The sun was shining, and I went. I had a hot chocolate in my favourite place as a child, The Polly Tea rooms, quaint, old fashioned and still delicious. I walked round the town feeling like an alien. Everybody looked grey and old. I was with Justine Glenton, dressed in black, we looked as if we came from Mars. Totally out of place. We then walked on the Downs and visited the gardener. A brilliant gardner, not the type that are around today. A genius. His name is Lionel Dobson. He brought my brother and I up. I found him in his council house surrounded with photographs of Embrook,the garden and the house he so looked after. I said "It's Amanda" he stood up from his zimmer frame and smiled and said "There you are, you rascal, your brother ruined the house" I hugged him, I was so pleased to see him. He taught me how to grow runner beans, potatoes, peas, asparagus. Look after flowers, prune plants. His garden was immaculate and totally beautiful. In places it was wild and in others creative. Everything was orderly. He said " Why did your Mother leave the house to Toby, he was breaking things when he was a little boy, he will always break things?" I did not know what to say?. Nobody trusted me, nobody cared.  I had been left out of the will and luckily received the Reeper, a painting I liked as a child.  He said go and kill him he lives up at the mill. So off I went, with a gun in my head, and a cake in my hand. Justine delivered it to him saying happy Christmas, this is from Boris. (Boris is the hero, a 007 character in my film that I fall in love with)
Then I went to Embrook, Hilcot. The last time I had gone I was pushed off the sofa, cheekily by a black whippet, whose name is also Boris.  My Mother had just died, it was emotional, it was smoke filled.

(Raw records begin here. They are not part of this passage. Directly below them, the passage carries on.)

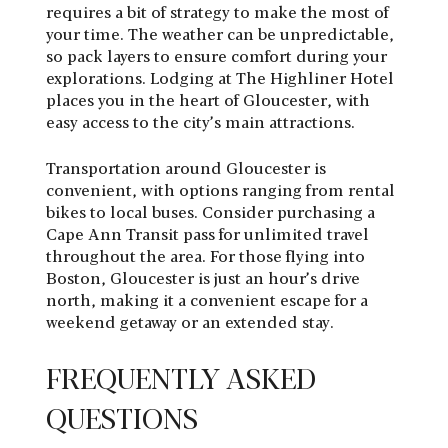
requires a bit of strategy to make the most of
your time. The weather can be unpredictable,
so pack layers to ensure comfort during your
explorations. Lodging at The Highliner Hotel
places you in the heart of Gloucester, with
easy access to the city’s main attractions.
Transportation around Gloucester is
convenient, with options ranging from rental
bikes to local buses. Consider purchasing a
Cape Ann Transit pass for unlimited travel
throughout the area. For those flying into
Boston, Gloucester is just an hour’s drive
north, making it a convenient escape for a
weekend getaway or an extended stay.
FREQUENTLY ASKED
QUESTIONS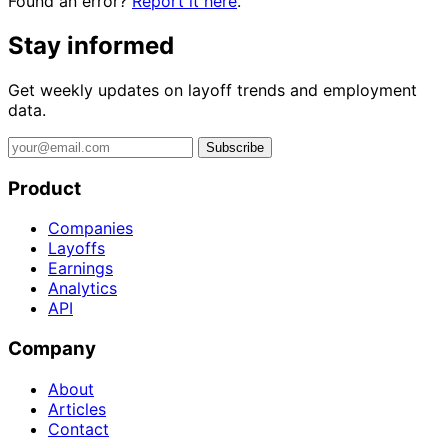
Found an error?
Report it here
.
Stay informed
Get weekly updates on layoff trends and employment
data.
Subscribe
Product
Companies
Layoffs
Earnings
Analytics
API
Company
About
Articles
Contact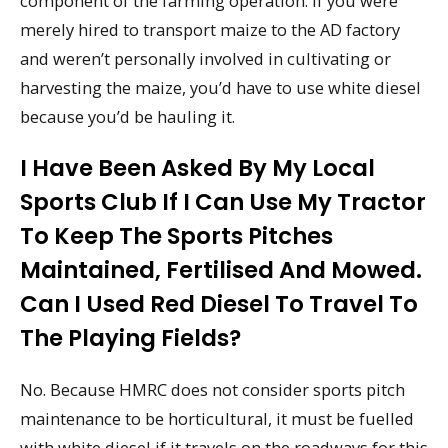
component of the farming operation. If you were
merely hired to transport maize to the AD factory
and weren’t personally involved in cultivating or
harvesting the maize, you’d have to use white diesel
because you’d be hauling it.
I Have Been Asked By My Local
Sports Club If I Can Use My Tractor
To Keep The Sports Pitches
Maintained, Fertilised And Mowed.
Can I Used Red Diesel To Travel To
The Playing Fields?
No. Because HMRC does not consider sports pitch
maintenance to be horticultural, it must be fuelled
with white diesel if it travels on the roadways for this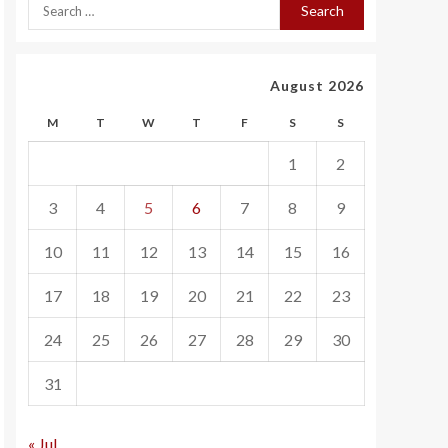
August 2026
M
T
W
T
F
S
S
1
2
3
4
5
6
7
8
9
10
11
12
13
14
15
16
17
18
19
20
21
22
23
24
25
26
27
28
29
30
31
« Jul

Yesterday, I walked through the empty  house falling to bits. Old curtains scrunched up on the floor, an old piano in the room carelessly looked after. Crying. I could hear my Grandparents voices, "Go and brush your hair, brush your teeth, do the flowers, lay the table, sit up straight, etc"Terribly sad. Now it has new owners. It is a magical house for me. I can till see my family sitting there, talking, laughing. It is now going to have new lives in it. As I closed the door, I realise that two lots of glass broke this week, two because today I finally finished owning 7 Rue Mechain, and I finally said good bye to my past. I will not go back again.